**PASSAGE FOR REVIEW**
‘Travel is not the bogeyman’ when it comes to Covid-19, Ryanair chief says
Eddie Wilson says airline not putting business interests ahead of public health
Ryanair check-in Area at Terminal 1 in Dublin Airport. Photograph: Alan Betson
Ryanair is “absolutely not” putting its business interests ahead of public health concerns and “travel is not the bogeyman” when it comes to the spread of Covid-19, a top executive at the airline has said .
The chief executive of Ryanair Dac, Eddie Wilson also insisted the airline was moving expeditiously to process refunds for millions of its customers and said the vast majority of refunds totaling €750m would be processed by the end of this month.
However, Mr Wilson refuse to say how much of that €750m would be returned to customers in cash and how much would come in the form of vouchers or rebooked flights.
Mr Wilson once again castigated the Government for what he said was its “half baked quarantine” and he called for travel restrictions to be lifted for countries across the EU with, he suggested, the exception of Sweden.
He denied that he was making the call to protect Ryanair and pointed out that flights to and from the Island of Ireland amounted to around 8 per cent of its total business.
Instead he expressed concern for Irish tourism operators who, he warned, were facing bankruptcy unless visitors from overseas were allowed to travel to the country unimpeded by any Covid-19 related restrictions.
“Saying we are closed for business with this half-baked quarantine is not going to work,” Mr Wilson told RTÉ Radio One’s The Business with Richard Curran..
He acknowledged that the authorities and the country at large had “done a very good job” in bringing the spread of Covid-19 but said now was the time “to get back to business.”
Mr Wilson suggested that Ryanai flights in July and August were “fully booked” but when pressed as to whether they were recent bookings he admitted many people booked flights for the summer season “a lot earlier in the holiday curve” with most new bookings being made for the “shoulder season” autumn months.

**TASK STATEMENT**
Answer these questions from the article on Ryanair and Covid-19:
(a) What total amount of refunds did Eddie Wilson say would mostly be processed by the end of the month?
(b) Which country did he suggest should be the exception when lifting travel restrictions across the EU?
(c) Roughly what share of Ryanair's total business do flights to and from the Island of Ireland make up?
The records that come next were taken from a different source than the article.

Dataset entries
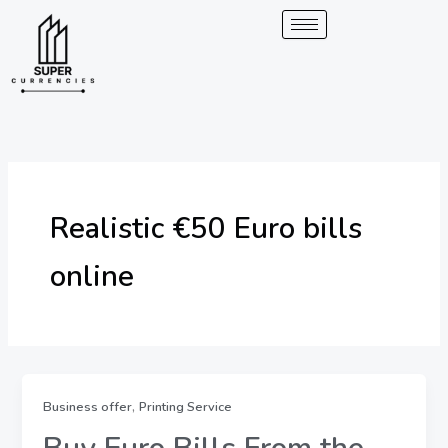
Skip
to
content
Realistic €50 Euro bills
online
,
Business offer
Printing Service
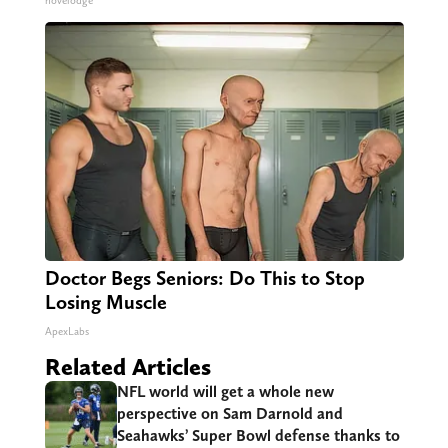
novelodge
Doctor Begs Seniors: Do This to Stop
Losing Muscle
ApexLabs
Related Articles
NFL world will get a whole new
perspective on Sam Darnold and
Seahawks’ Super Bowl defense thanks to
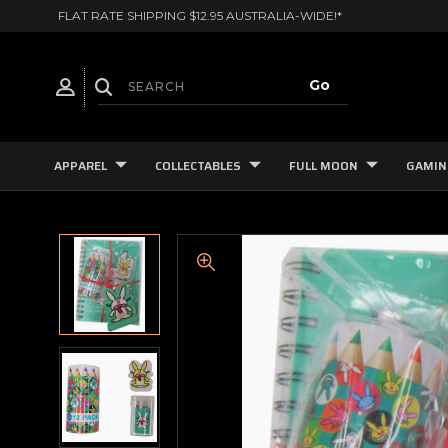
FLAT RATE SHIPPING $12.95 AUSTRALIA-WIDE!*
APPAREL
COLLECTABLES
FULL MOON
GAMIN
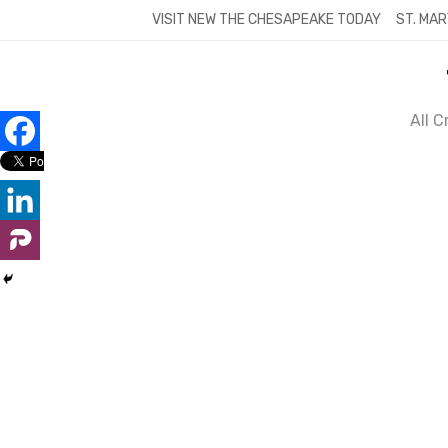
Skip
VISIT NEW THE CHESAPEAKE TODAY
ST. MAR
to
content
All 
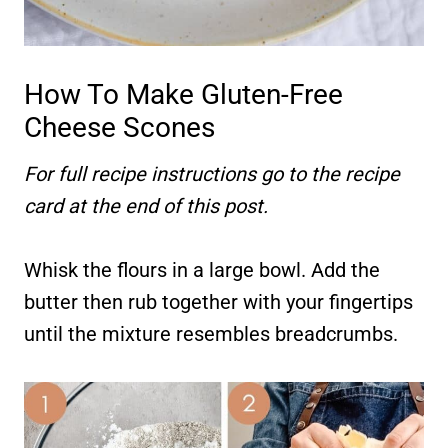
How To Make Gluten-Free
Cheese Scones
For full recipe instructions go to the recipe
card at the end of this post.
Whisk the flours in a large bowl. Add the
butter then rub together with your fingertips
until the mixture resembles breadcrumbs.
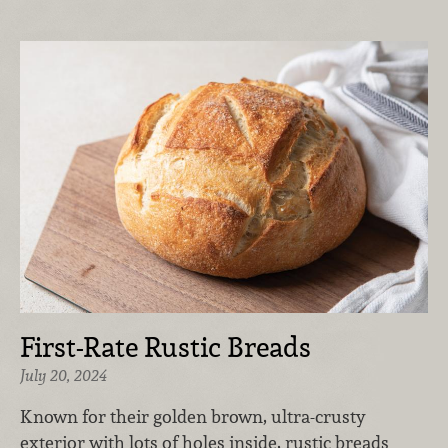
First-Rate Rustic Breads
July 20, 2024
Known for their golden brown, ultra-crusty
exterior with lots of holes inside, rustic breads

**RESULT FOR THIS TASK**
(a) €750m
(b) Sweden
(c) Around 8 per cent